EXERCISE BRIEF | Consider the data that follows and state how many lines contain the string "below", using the number alone.

(JSON cuboid outputs)
=======

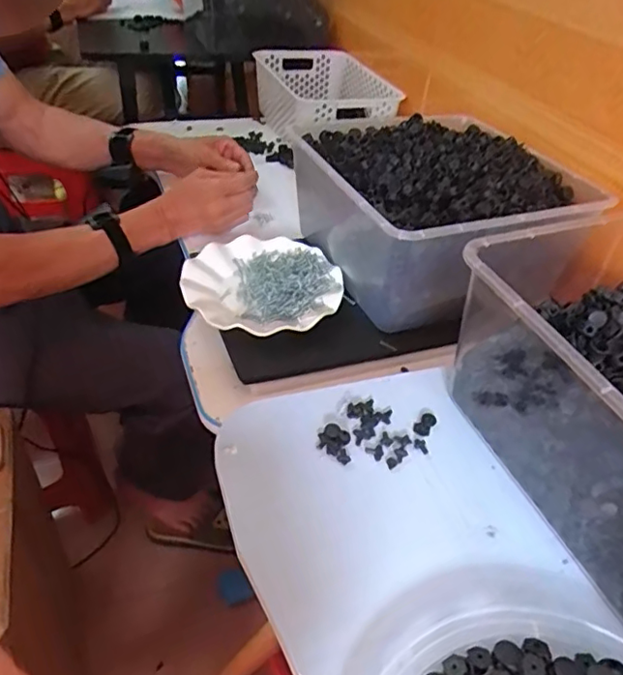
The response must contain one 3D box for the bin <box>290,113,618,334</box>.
[{"bbox_3d":[0.147,-0.164,0.710,0.298,0.138,0.294,-13,44,-21],"label":"bin"}]

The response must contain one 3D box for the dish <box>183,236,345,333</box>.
[{"bbox_3d":[-0.056,-0.059,0.664,0.178,0.028,0.171,4,41,-3],"label":"dish"}]

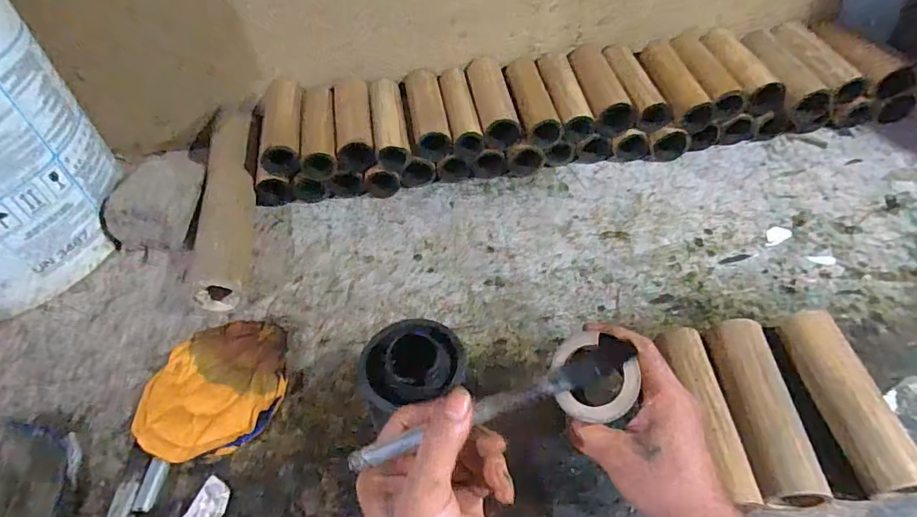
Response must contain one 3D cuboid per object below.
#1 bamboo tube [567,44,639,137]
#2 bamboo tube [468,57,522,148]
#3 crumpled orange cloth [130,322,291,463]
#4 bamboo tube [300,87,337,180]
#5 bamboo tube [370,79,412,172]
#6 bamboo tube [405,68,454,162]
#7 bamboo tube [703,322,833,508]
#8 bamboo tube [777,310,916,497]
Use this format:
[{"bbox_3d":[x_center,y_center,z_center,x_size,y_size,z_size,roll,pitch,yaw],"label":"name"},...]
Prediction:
[{"bbox_3d":[0.218,-0.271,0.788,0.066,0.051,0.178,-8,48,-2],"label":"bamboo tube"},{"bbox_3d":[0.053,-0.248,0.790,0.056,0.054,0.175,-8,48,-3],"label":"bamboo tube"},{"bbox_3d":[-0.276,0.145,0.565,0.150,0.021,0.160,-9,48,-3],"label":"crumpled orange cloth"},{"bbox_3d":[-0.215,-0.202,0.777,0.056,0.045,0.170,-8,60,-3],"label":"bamboo tube"},{"bbox_3d":[-0.107,-0.214,0.788,0.048,0.054,0.179,-9,48,-4],"label":"bamboo tube"},{"bbox_3d":[-0.048,-0.232,0.794,0.059,0.054,0.170,-10,48,-4],"label":"bamboo tube"},{"bbox_3d":[0.300,0.145,0.496,0.059,0.047,0.180,-2,48,3],"label":"bamboo tube"},{"bbox_3d":[0.387,0.139,0.497,0.057,0.053,0.179,-5,47,0],"label":"bamboo tube"}]

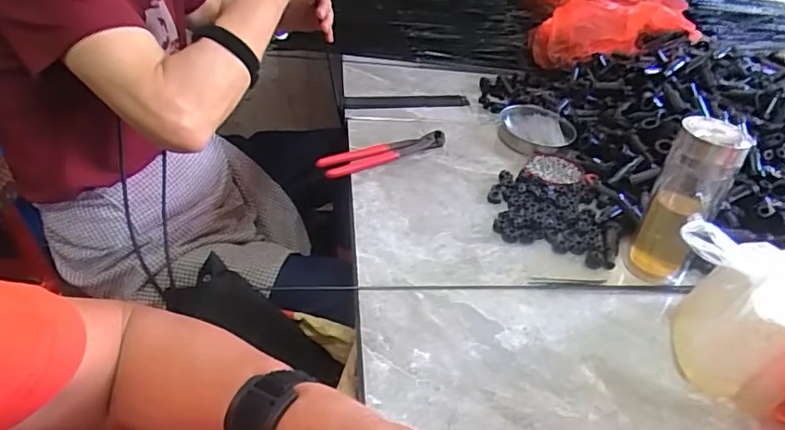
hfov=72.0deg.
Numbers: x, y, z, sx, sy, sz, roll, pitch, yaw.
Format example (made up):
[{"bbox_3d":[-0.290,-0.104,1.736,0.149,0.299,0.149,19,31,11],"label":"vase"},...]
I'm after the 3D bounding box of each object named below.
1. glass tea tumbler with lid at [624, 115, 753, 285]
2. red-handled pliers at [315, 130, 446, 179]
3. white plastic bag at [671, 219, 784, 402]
[{"bbox_3d":[0.314,-0.015,0.578,0.062,0.175,0.068,28,42,29],"label":"glass tea tumbler with lid"},{"bbox_3d":[-0.009,-0.086,0.774,0.202,0.021,0.039,-17,42,-27],"label":"red-handled pliers"},{"bbox_3d":[0.312,0.070,0.467,0.093,0.170,0.114,-17,42,-27],"label":"white plastic bag"}]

=======

PROBLEM SOLUTION | 2